Well, Anna brought home a "Ready Steady Cook" recipe sheet a while ago. On it are three sweet and three savoury dishes to be prepared at school during her "Food Technology" lessons. ALL of the savoury recipes (puff-pastry tarts, baby pizza and chilli pasta-bake) include cheese and two of them include meat. Thinking back through the current year, I recall her having to make a ham/bacon pizza and a lasagne, again cheese and meat were involved. None of these savoury recipes suggest alternatives for either the cheese or the meat.
The trouble is that Anna doesn't eat cheese and she doesn't enjoy cooking with it. She brings her results home for us others to consume and they're all really well-made and a joy to behold, but of the four people in our household three don't like cheese and the fourth, while liking cheese, is a vegetarian and so can't partake of most of the savoury dishes that Anna labours to produce.
If these food-prep lessons are intended to teach Anna some of the skills needed to prepare meals for herself then they aren't hitting the mark.

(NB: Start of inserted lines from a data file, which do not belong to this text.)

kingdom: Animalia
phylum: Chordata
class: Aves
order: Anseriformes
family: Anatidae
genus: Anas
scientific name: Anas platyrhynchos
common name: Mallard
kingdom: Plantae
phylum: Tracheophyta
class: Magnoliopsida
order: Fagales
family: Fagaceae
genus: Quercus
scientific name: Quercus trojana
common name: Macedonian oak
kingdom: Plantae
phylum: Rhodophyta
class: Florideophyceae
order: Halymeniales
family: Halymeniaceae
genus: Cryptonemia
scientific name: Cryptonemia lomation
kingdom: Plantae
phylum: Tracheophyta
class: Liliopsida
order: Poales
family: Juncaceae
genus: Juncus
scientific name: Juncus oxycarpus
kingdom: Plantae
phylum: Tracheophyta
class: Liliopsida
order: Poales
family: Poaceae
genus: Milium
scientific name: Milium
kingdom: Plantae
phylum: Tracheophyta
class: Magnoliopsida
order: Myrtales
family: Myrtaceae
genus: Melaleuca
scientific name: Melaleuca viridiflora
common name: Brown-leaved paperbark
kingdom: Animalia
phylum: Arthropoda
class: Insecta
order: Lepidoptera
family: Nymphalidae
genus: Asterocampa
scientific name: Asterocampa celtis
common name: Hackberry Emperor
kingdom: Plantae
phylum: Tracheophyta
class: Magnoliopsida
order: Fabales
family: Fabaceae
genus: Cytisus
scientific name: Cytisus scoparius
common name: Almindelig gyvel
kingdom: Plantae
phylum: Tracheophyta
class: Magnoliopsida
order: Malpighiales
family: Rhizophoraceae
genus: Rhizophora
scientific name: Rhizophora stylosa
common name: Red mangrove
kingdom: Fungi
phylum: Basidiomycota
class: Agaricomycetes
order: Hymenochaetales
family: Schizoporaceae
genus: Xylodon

She loves cooking but there's a risk that her enthusiasm might be extinguished by the school seemingly promoting a foolish notion that everyone likes cheese and therefore it must be included in savoury dishes. There is a choice of many thousands of simple cheese-less savoury dishes that could have been on that recipe sheet, so why this stupid cheese fixation?
Of course, when she cooks the sweet stuff we're falling over each other to get at it - she bakes a mean cake and as for the superb blue meringues that she made at home last week, well, we didn't get a look in - they were taken to school and scoffed by her and her friends.
Let's hope that the school sees sense now that they've been made aware of the situation.
Anyway, here's the result of her "Food Technology" session today...
four huge and magnificent puff-pastry tarts with mushrooms cunningly substituted for Chorizo:
Nice work, eh?
Now they look very tasty, the only thing missing is a nice glass of red!
As Geoff says, a nice drop of vino would just complete that picture.
Good suggestions, folks. Sadly the school's FoodTech syllabus doesn't cover vinification.